Data below:
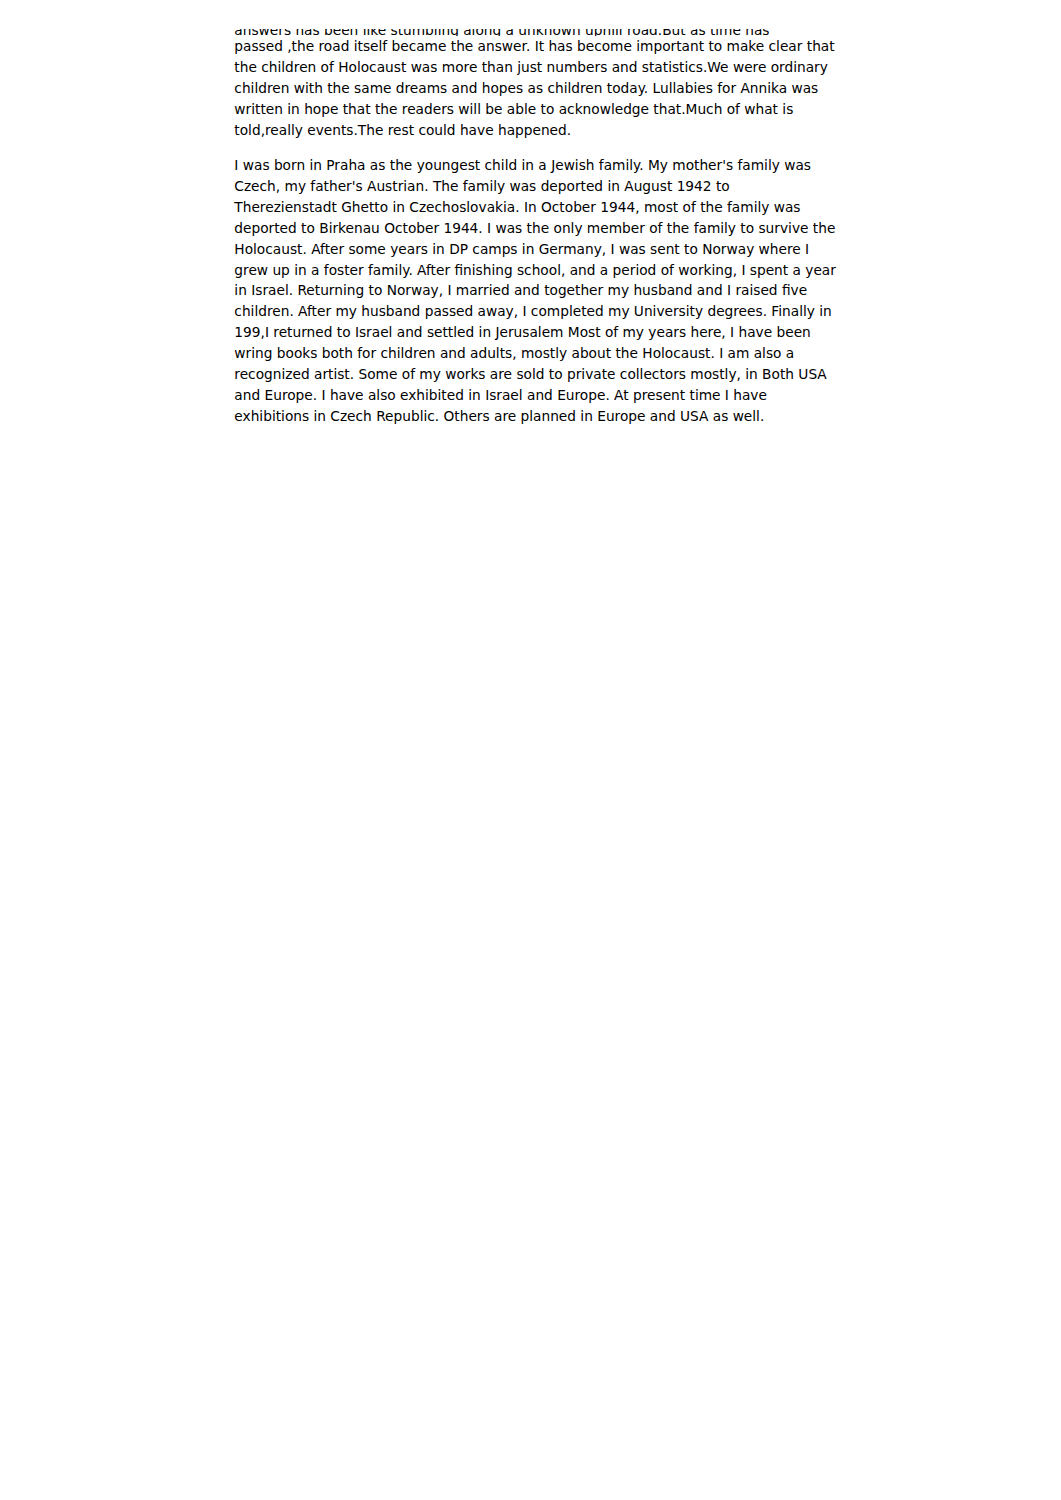answers has been like stumbling along a unknown uphill road.But as time has
passed ,the road itself became the answer. It has become important to make clear that the children of Holocaust was more than just numbers and statistics.We were ordinary children with the same dreams and hopes as children today. Lullabies for Annika was written in hope that the readers will be able to acknowledge that.Much of what is told,really events.The rest could have happened.
I was born in Praha as the youngest child in a Jewish family. My mother's family was Czech, my father's Austrian. The family was deported in August 1942 to Therezienstadt Ghetto in Czechoslovakia. In October 1944, most of the family was deported to Birkenau October 1944. I was the only member of the family to survive the Holocaust. After some years in DP camps in Germany, I was sent to Norway where I grew up in a foster family. After finishing school, and a period of working, I spent a year in Israel. Returning to Norway, I married and together my husband and I raised five children. After my husband passed away, I completed my University degrees. Finally in 199,I returned to Israel and settled in Jerusalem Most of my years here, I have been wring books both for children and adults, mostly about the Holocaust. I am also a recognized artist. Some of my works are sold to private collectors mostly, in Both USA and Europe. I have also exhibited in Israel and Europe. At present time I have exhibitions in Czech Republic. Others are planned in Europe and USA as well.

Instructions for the task: Whenever a line above contains "passed", copy that line.

Answer area:
passed ,the road itself became the answer. It has become important to make clear that the children of Holocaust was more than just numbers and statistics.We were ordinary children with the same dreams and hopes as children today. Lullabies for Annika was written in hope that the readers will be able to acknowledge that.Much of what is told,really events.The rest could have happened.
I was born in Praha as the youngest child in a Jewish family. My mother's family was Czech, my father's Austrian. The family was deported in August 1942 to Therezienstadt Ghetto in Czechoslovakia. In October 1944, most of the family was deported to Birkenau October 1944. I was the only member of the family to survive the Holocaust. After some years in DP camps in Germany, I was sent to Norway where I grew up in a foster family. After finishing school, and a period of working, I spent a year in Israel. Returning to Norway, I married and together my husband and I raised five children. After my husband passed away, I completed my University degrees. Finally in 199,I returned to Israel and settled in Jerusalem Most of my years here, I have been wring books both for children and adults, mostly about the Holocaust. I am also a recognized artist. Some of my works are sold to private collectors mostly, in Both USA and Europe. I have also exhibited in Israel and Europe. At present time I have exhibitions in Czech Republic. Others are planned in Europe and USA as well.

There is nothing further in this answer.